▶ [Task]: Write out, word for word, the text in the rows below, starting with the line that contains "Органично встроенная ручка" and going on through the line that contains "аккумулятор прослужит вам". Include both of those lines.

▶ [Task material]:
::::::::
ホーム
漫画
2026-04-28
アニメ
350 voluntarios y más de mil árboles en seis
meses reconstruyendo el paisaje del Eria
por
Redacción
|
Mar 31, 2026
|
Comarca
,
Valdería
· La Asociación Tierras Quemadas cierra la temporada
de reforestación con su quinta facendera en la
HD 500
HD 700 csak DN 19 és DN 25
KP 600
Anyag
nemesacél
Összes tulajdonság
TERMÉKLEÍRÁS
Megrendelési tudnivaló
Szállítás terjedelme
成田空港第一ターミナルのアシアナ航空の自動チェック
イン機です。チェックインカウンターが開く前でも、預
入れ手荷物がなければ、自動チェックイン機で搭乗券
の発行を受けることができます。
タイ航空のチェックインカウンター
::::::::
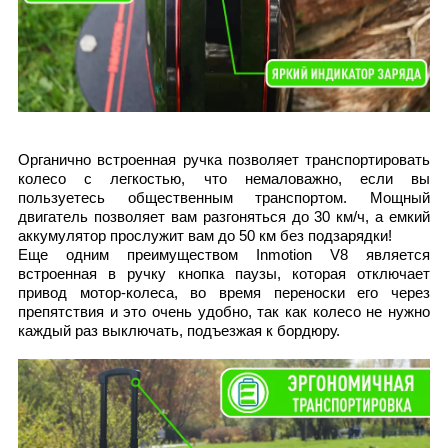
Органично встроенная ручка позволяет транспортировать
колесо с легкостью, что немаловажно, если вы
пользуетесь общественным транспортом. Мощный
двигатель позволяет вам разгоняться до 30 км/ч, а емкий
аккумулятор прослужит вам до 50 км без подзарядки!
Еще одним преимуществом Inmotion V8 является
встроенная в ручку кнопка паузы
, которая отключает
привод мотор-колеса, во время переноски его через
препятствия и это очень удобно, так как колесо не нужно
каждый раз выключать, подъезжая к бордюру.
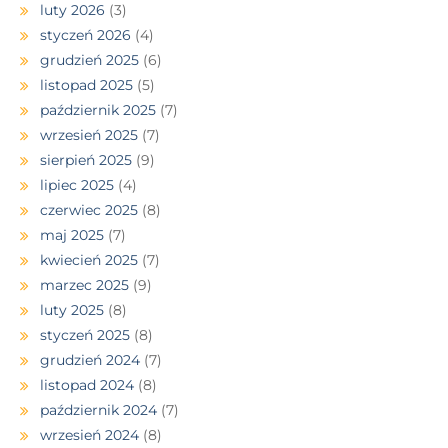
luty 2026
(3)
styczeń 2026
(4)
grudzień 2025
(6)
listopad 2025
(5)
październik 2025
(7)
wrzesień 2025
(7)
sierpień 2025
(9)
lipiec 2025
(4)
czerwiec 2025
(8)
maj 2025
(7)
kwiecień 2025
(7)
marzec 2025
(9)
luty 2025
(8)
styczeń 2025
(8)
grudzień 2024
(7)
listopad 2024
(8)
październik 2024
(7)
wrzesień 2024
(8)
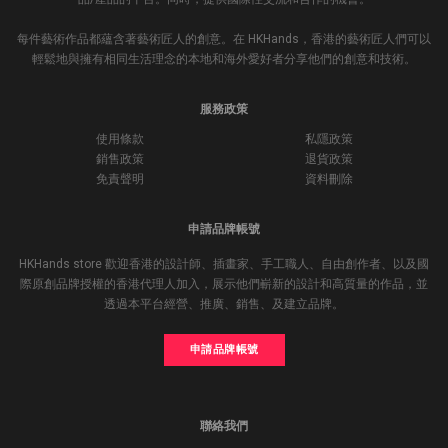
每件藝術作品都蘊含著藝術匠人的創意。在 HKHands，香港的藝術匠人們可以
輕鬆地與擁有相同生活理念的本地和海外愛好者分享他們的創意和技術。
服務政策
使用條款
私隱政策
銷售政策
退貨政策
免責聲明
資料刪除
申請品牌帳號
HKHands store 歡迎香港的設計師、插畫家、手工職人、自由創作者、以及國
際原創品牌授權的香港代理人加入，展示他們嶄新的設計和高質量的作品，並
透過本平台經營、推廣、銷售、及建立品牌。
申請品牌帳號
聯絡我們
::::::::
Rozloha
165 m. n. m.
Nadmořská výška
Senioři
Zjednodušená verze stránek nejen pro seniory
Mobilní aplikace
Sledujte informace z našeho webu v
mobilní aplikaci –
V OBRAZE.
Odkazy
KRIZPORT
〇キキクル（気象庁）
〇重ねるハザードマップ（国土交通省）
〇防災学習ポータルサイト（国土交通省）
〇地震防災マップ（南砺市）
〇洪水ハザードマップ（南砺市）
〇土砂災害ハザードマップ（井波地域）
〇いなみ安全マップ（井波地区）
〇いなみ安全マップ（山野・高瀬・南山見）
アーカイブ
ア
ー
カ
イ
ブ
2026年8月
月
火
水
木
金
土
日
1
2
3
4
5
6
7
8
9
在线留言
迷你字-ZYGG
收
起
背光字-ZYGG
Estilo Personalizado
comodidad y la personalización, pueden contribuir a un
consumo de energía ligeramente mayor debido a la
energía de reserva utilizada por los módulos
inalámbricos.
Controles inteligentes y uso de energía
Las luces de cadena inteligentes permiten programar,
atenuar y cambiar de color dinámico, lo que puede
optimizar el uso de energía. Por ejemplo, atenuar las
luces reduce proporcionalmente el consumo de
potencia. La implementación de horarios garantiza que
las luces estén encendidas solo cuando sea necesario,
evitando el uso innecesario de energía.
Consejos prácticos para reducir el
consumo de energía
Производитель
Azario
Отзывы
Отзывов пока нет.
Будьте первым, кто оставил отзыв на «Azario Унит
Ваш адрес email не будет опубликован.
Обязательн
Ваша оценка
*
::::::::
▶ [Answer box]:
Органично встроенная ручка позволяет транспортировать
колесо с легкостью, что немаловажно, если вы
пользуетесь общественным транспортом. Мощный
двигатель позволяет вам разгоняться до 30 км/ч, а емкий
аккумулятор прослужит вам до 50 км без подзарядки!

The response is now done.